Your assignment:
Write the full listing out again, word for word, but omit the pictures.

Source material:
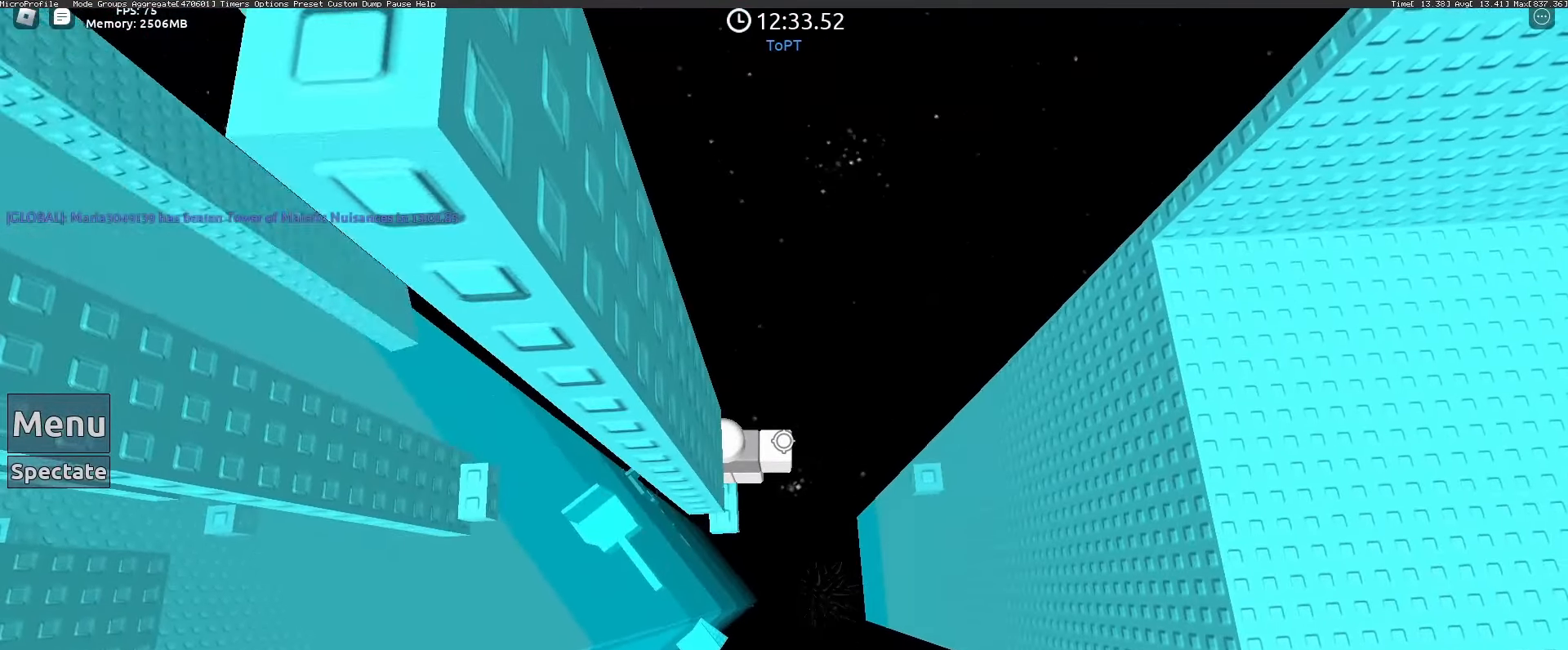
{"keys": [], "mouse": [], "events": [[350, "mouse_wheel", "down"], [400, "mouse_wheel", "up"]]}
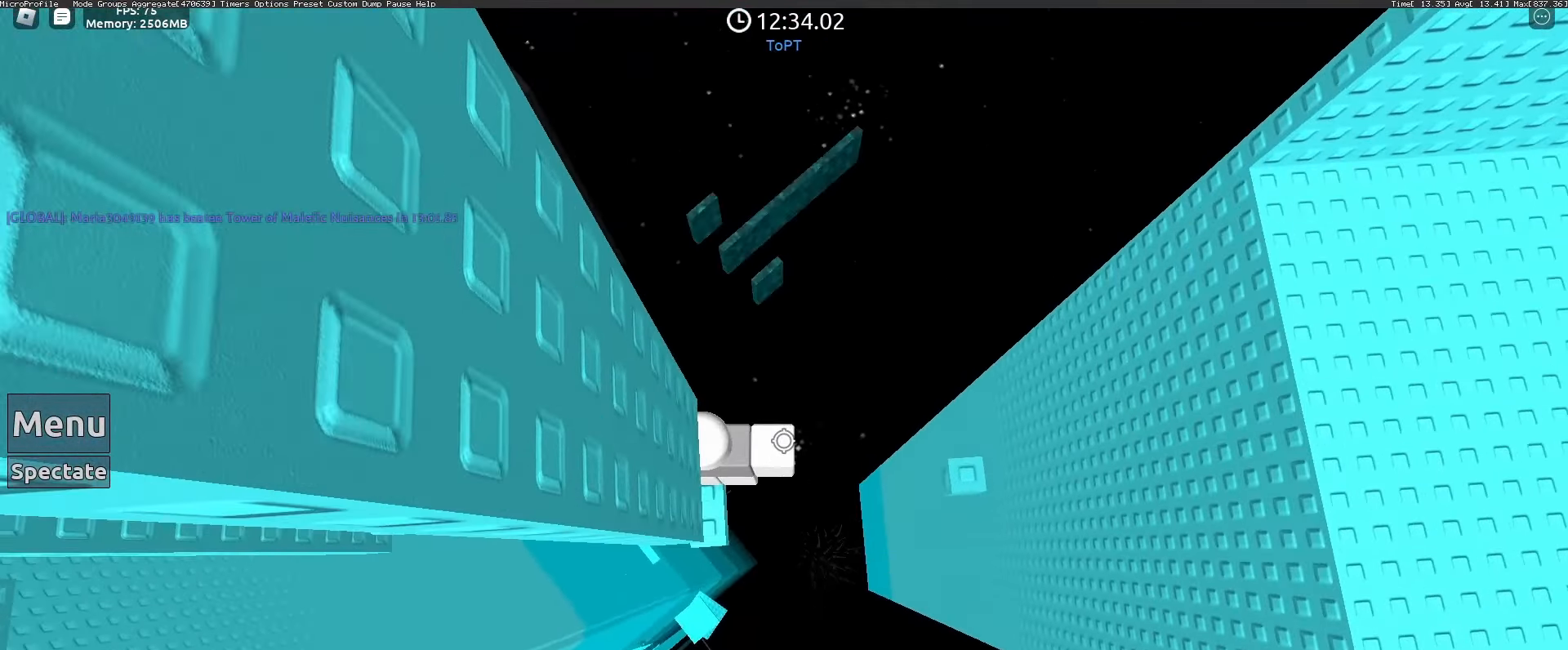
{"keys": [], "mouse": [], "events": [[233, "d", "down"], [367, "space", "down"], [450, "space", "up"], [500, "d", "up"]]}
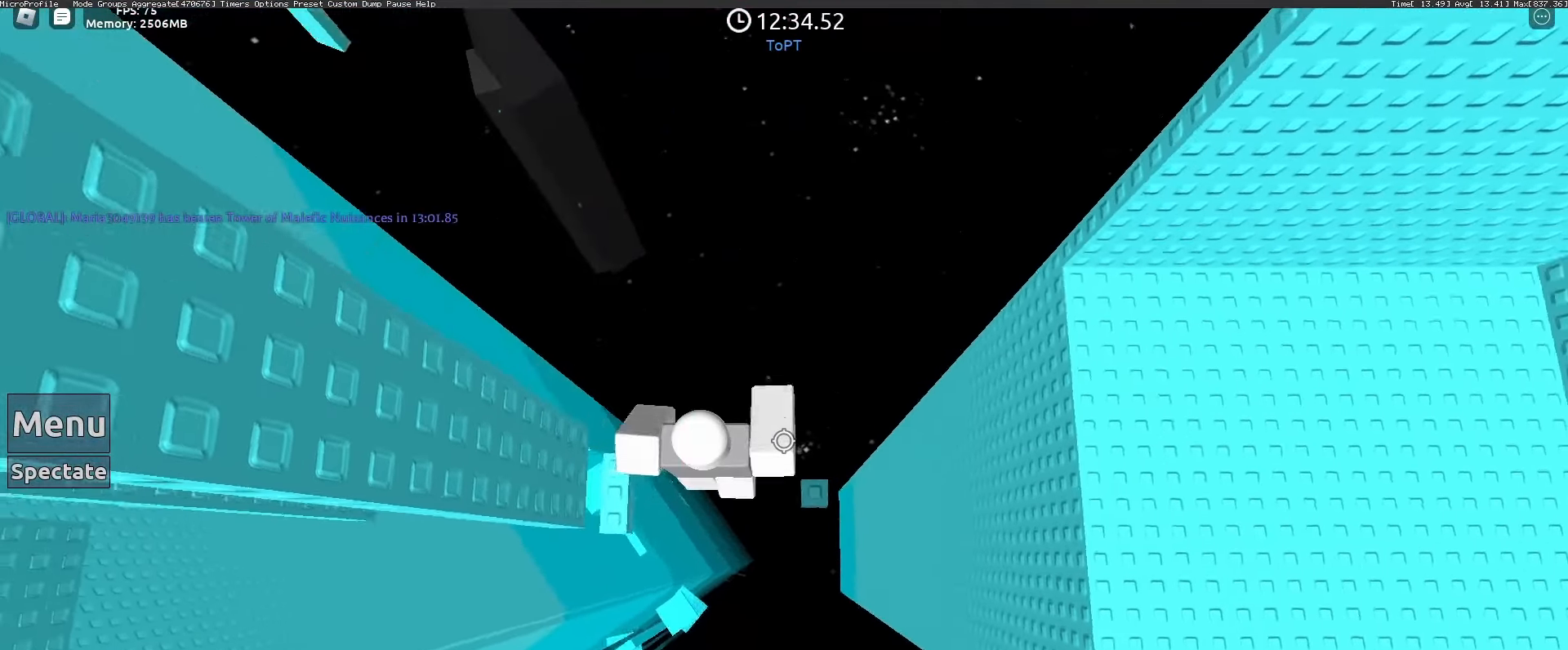
{"keys": [], "mouse": [], "events": [[183, "d", "down"], [383, "d", "up"]]}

Output below:
{"keys": [], "mouse": [], "events": [[350, "mouse_wheel", "down"], [400, "mouse_wheel", "up"]]}
{"keys": [], "mouse": [], "events": [[233, "d", "down"], [367, "space", "down"], [450, "space", "up"], [500, "d", "up"]]}
{"keys": [], "mouse": [], "events": [[183, "d", "down"], [383, "d", "up"]]}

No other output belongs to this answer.